Popular girl for a horse groom.
Landry thought of the expensive clothes in the girl’s closet. If she hadn’t gotten the money for those clothes from her mobster pal, Kulak, where had she gotten it? Were these guys she knew just generous, or were they clients? Did she have something on one of them? Blackmail made a good motive for murder.
There was probably plenty to be had on Brody and his crowd. Men who gave one another alibis as a hobby had to be guilty of something.
He looked back through the notes he had made in the victim’s apartment, detailing everything he’d seen there. Nothing out of the ordinary. The usual junk mail. A couple of bills. No sexually explicit photographs of Jim Brody naked and trussed up like a turkey in full S&M regalia. A coupon for Bed Bath & Beyond, a bill from a clinic, and an offer to join a health club.
The bill from the clinic was written in what might as well have been Sanskrit. She was being charged seventy-five dollars for an alphanumeric code.
Landry made a note to himself to call the clinic in the morning. He pulled his reading glasses off and rubbed his hands over his face. Out of gas. Time to call it, get some sleep, come back fresh.
The last thing he wanted to do was answer his phone.
“Landry.”
“Detective Landry, there’s a man here asking to see you.”
The girl at the desk downstairs.
“Who is it?”
“A Mr. Kulak. Alexi Kulak.”
Chapter 30
“Mr. Kulak.” Landry offered his hand, the Russian accepted.
He was a very neat man—neat suit, neat hair, tie perfectly knotted, as Landry
’s had been twelve hours ago.
“Detective. I have come to see about Irina Markova,” he said.

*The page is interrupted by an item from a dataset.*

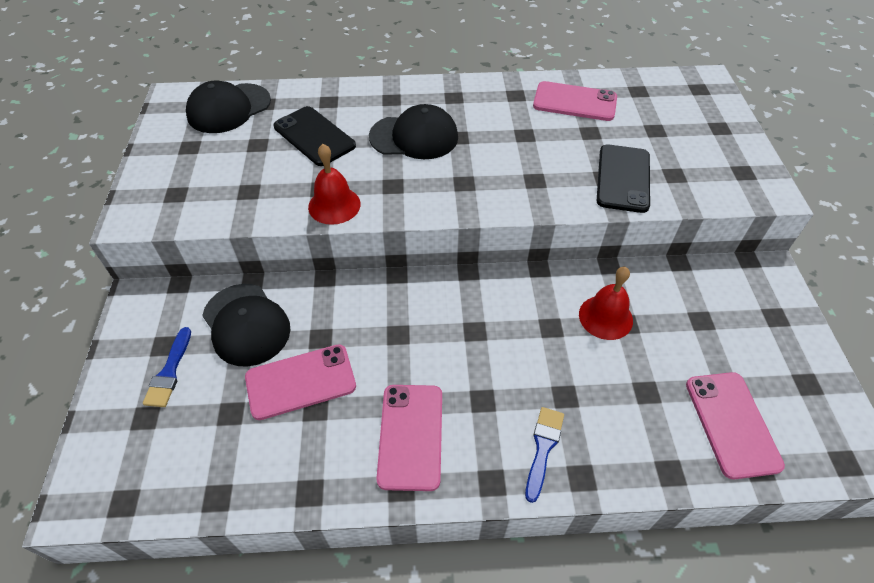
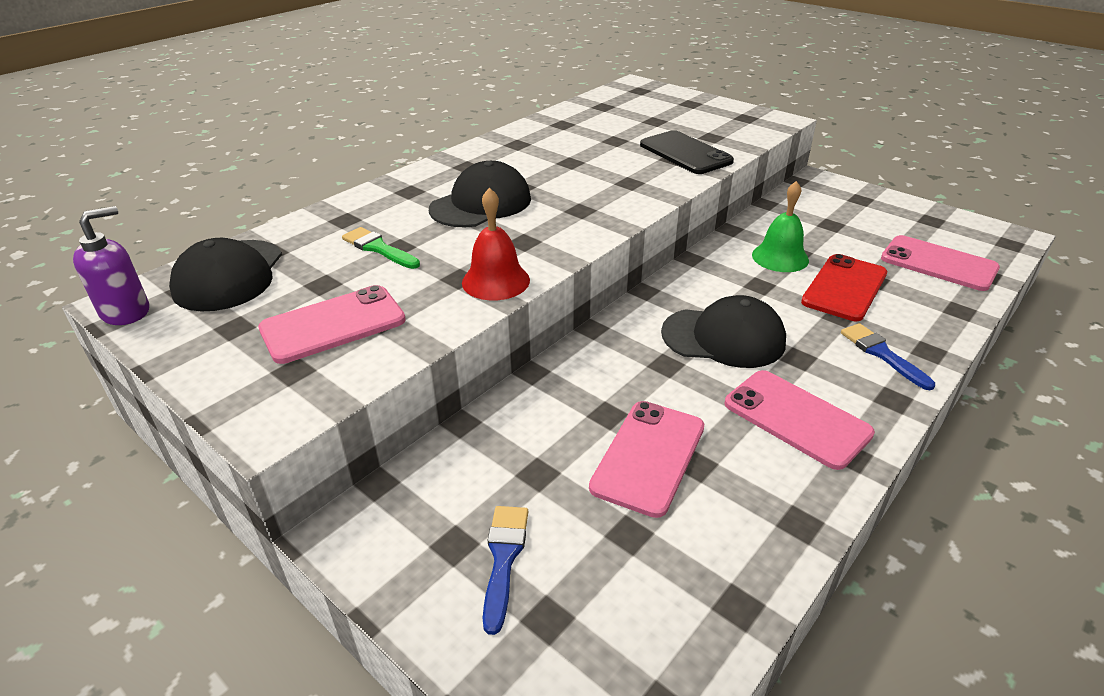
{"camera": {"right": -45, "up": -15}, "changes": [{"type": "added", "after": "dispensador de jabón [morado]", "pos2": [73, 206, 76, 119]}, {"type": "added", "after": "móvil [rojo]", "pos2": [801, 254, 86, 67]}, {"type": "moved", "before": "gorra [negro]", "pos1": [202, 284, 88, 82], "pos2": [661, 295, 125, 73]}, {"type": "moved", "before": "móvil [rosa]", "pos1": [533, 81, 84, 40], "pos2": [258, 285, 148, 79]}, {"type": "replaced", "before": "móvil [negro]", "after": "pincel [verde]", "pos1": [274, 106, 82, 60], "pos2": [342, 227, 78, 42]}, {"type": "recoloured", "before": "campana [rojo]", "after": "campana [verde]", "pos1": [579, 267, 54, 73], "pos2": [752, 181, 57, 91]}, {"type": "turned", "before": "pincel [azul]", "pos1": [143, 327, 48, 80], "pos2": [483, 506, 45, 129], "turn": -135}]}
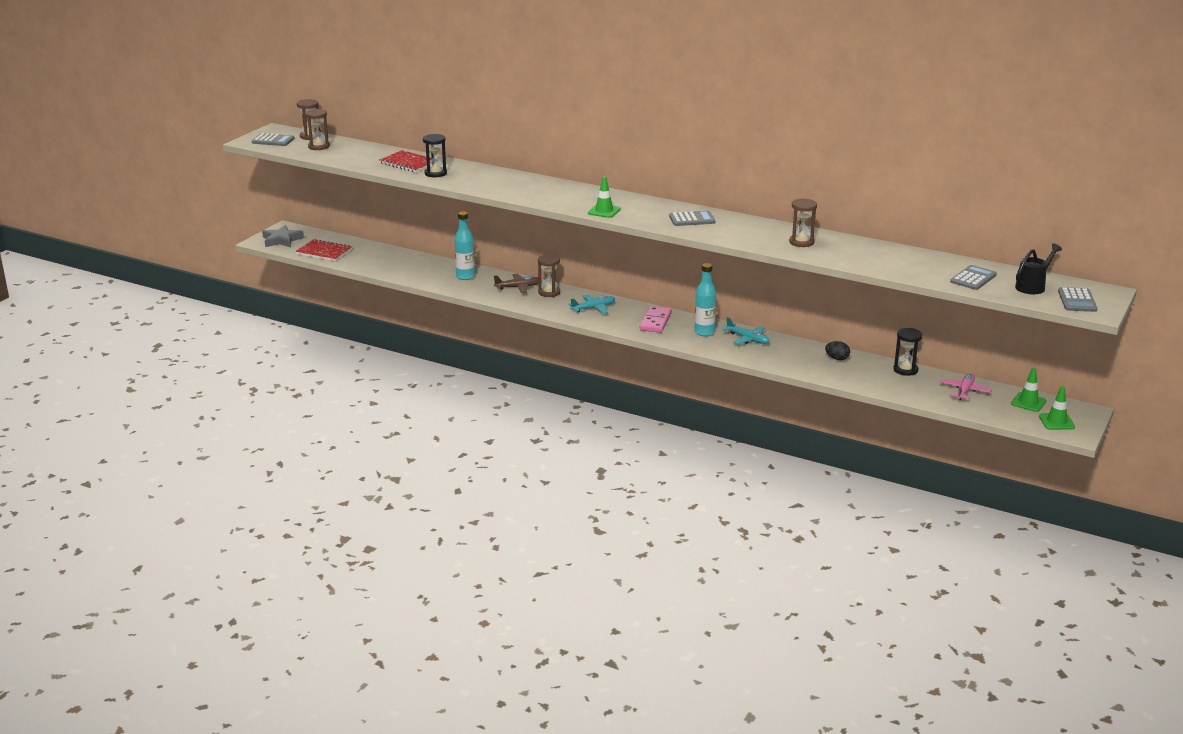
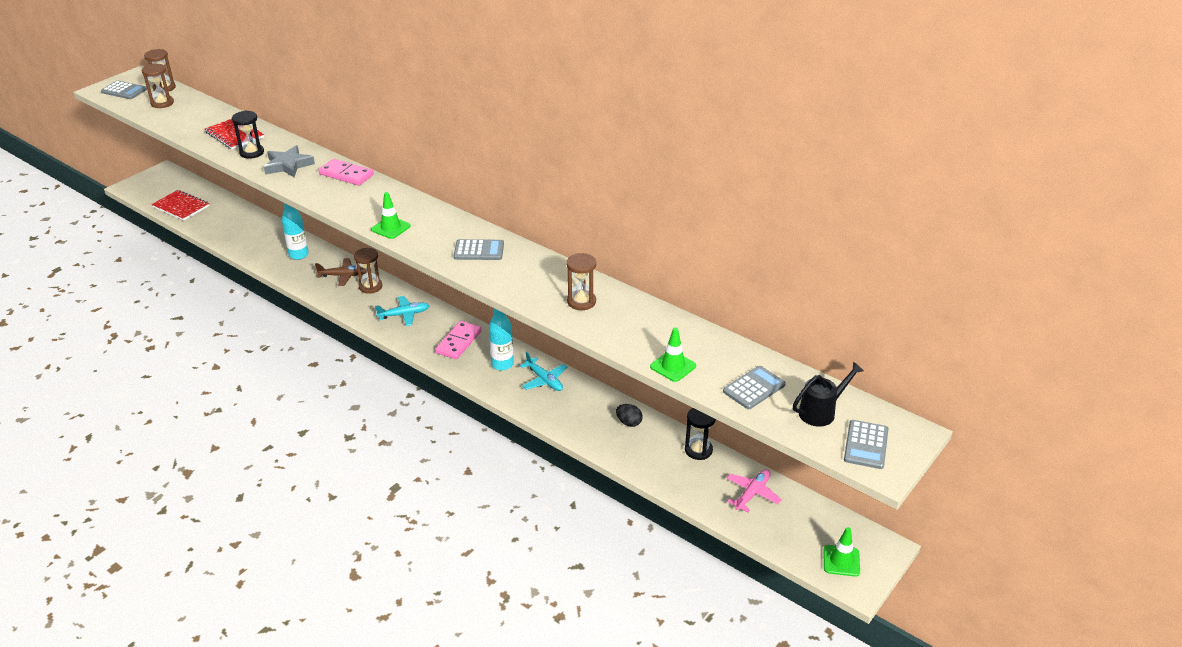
{"camera": {"right": 10, "up": 10}, "changes": [{"type": "added", "after": "ficha de dominó [rosa]", "pos2": [319, 159, 55, 27]}, {"type": "moved", "before": "estrella [gris]", "pos1": [262, 225, 42, 22], "pos2": [264, 145, 51, 32]}, {"type": "moved", "before": "cono de tráfico [verde]", "pos1": [1011, 368, 35, 44], "pos2": [650, 327, 46, 55]}]}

“I’m sorry for your loss.”
Kulak nodded and Landry showed him out the door. “We’ll take my car over to the morgue.”
Neither of them spoke as Landry drove from one parking lot to the next. He buzzed the front door, and the security guard let them in.
As long as he had been at this business, Landry had never quite shaken the creepy feeling of being in the morgue at night. It was too quiet in the halls; the lights were dim. Kulak walked beside him, staring straight ahead, his face blank. The tension in the man’s body was so strong Landry could feel it.